In another terrific analogy, she compared the current media landscape to the high-tech industry of the late 1980s, which was dominated by large, centralized institutions who clung to outdated technologies and ways of working, and eventually went out of business. (One of those was Digital Equipment Corp., which she called "the Knight-Ridder of its time," drawing a laugh from the audience.) As companies such as DEC disappeared, smaller startups such as Google came on the scene using technology in innovative ways to better serve customer needs. "The future is small," she said, meaning many smaller organizations will collectively make bigger impacts than the large central ones that are now fading away. That applies to technology, and needs to apply to journalism as well, she said.
* The same session featured David Boraks of DavidsonNews.net, an online community news site in North Carolina. Boraks talked about how he started off with a journalistic mindset, but quickly learned that success required a business mindset. The operation now employs three people, including one who is editor of a companion site in a neighboring town.
In a post-session discussion among me and several friends, someone asked about whether Boraks should be considered a journalist? Citizen journalist? Citizen who IS a journalist? My reply: he's a publisher, plain and simple. His operation is virtually identical in the scope and style of its coverage to any small-town weekly printed newspaper, led by an editor/publisher with a variety of responsibilities to the operation and the readership; Boraks just does it without printing his work on paper and stuffing it in the mail to readers.
When Boraks described his work, it seemed he is doing exactly what my good friend Howard did in operating the weekly newspaper in Seneca Falls when I lived and worked there 30 years ago. The main difference is that Boraks is able to publish on a more ongoing basis rather than writing and editing his stories for several days to meet a once-a-week deadline. And he doesn't have the expense of printing and mailing the product. But the journalism is the same, it seems to me. And so is the business side, with support from local business as advertisers and readers as "subscribers"/supporters. (Boraks doesn't have formal subscriptions but does ask for and does receive voluntary contributions, and said he might some day investigate a pay wall.)

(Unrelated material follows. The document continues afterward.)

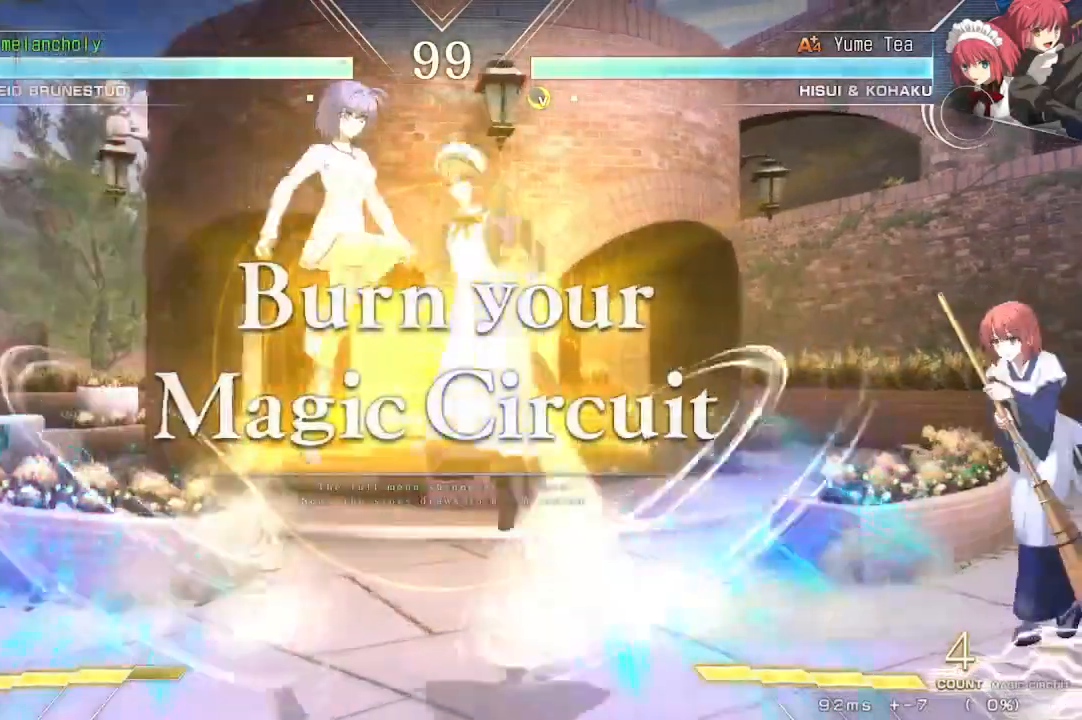
{"buttons": ["DPAD_LEFT"], "events": [[233, "DPAD_LEFT", "down"], [250, "SQUARE", "down"], [250, "TRIANGLE", "down"], [417, "SQUARE", "up"], [417, "TRIANGLE", "up"]]}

* There seemed to be less talk at this year's convention about j-schools as community news providers. Last year, there were multiple sessions on that topic and I attended as many as I could. It's something I'd love to see my program get into, if at all possible. But no real mention of it this time around. It seemed to be replaced, to some degree, by talk about journalistic entrepreneurialism, as illustrated by what Williams and Boraks had to say.
* AEJMC did its usual fine job of organizing everything, but they sure have a knack for finding convention hotels that are confusing places to traverse. This one's quirks included:
- Meeting rooms in two different places separated by a city block walk along the street, or underground passage between the two buildings.
- One small suite of presentation rooms on the 21st floor of one of the buildings, reachable only by a particular bank of elevators that were well hidden.
- A mezzanine level in one of the buildings up what should have been one short flight of stairs from the lobby, but with no stairs or escalator to it. Getting there required riding the elevator.
3 comments:
I'm really glad you liked it. Thinking back, I think the one point I failed to touch on was how long that industry transition took: it took close to a decade, and many people left the industry for good, discouraged by layoffs followed by what could be an entire year spent out of work. (Notably? A lot of them went into teaching, which we see in the news industry too).
Such transitions are undeniably painful, and they're slow, too slow, sadly to stop real and immediate disruptions in the careers of many journalists who lose their jobs through no fault of their own.
Oh, and I quoted this over at the blog I'm using to document my summer project, which is at http://lifeandcode.tumblr.com
Thanks for the comments and the cross-posts, Lisa.